— TEXT EXCERPT —
Regular season standings

Notes and events
At the league's annual meeting during the offseason before the 1961–62 season a proposal to relocate the Baltimore franchise to New England was to be proposed. The potential move would have been to either Bridgeport or Milton, Connecticut as facilitated by the prospective owner, Herb Kables. The proposal was ultimately rejected.
The league postponed its collegiate draft due to the 1961 NCAA University Division men's basketball gambling scandal.
Rules were adopted before the 1961–62 season to mirror the rules of the National Basketball Association (NBA).
The Allentown Jets announced they had signed Andrew "Fuzzy" Levane to a one-year contract as coach in September 1961.
In October 1961, the EPBL passed a resolution that would give a lifetime ban to any player who left an EPBL team for another league. The rule came in response to players who left the league the fledgling American Basketball League (ABL).
In December 1961, a "State Basketball Championship" for Pennsylvania was proposed by Pittsburgh Rens owner Lenny Litman between his ABL team, the NBA Philadelphia Warriors and the EPBL Sunbury Mercuries.
EPBL president Harry Rudolph announced that the Camden franchise had been fined $150 for failing to have the required seven players in uniform for a game on January 27, 1962 in which Camden lost to Williamsport 153–126. According to the Associated Press several Camden players were delayed by car trouble forcing the team to play with six players.

— QUESTIONS ON THE MATERIAL —
(1) In the basketball season notes, why did the league postpone its collegiate draft?
(2) According to the basketball season notes, how much was the Camden franchise fined?

— DATASET EXTRACT —
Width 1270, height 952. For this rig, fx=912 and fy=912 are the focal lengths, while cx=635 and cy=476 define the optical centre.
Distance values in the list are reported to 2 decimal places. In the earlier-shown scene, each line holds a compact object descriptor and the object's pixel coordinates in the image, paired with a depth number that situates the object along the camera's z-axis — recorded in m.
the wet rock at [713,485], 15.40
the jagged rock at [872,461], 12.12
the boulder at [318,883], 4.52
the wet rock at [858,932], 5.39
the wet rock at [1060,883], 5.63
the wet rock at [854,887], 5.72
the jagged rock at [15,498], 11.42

— RESULTS OF THE TASKS —
(1) The league postponed its collegiate draft because of the 1961 NCAA University Division men's basketball gambling scandal.

(2) $150.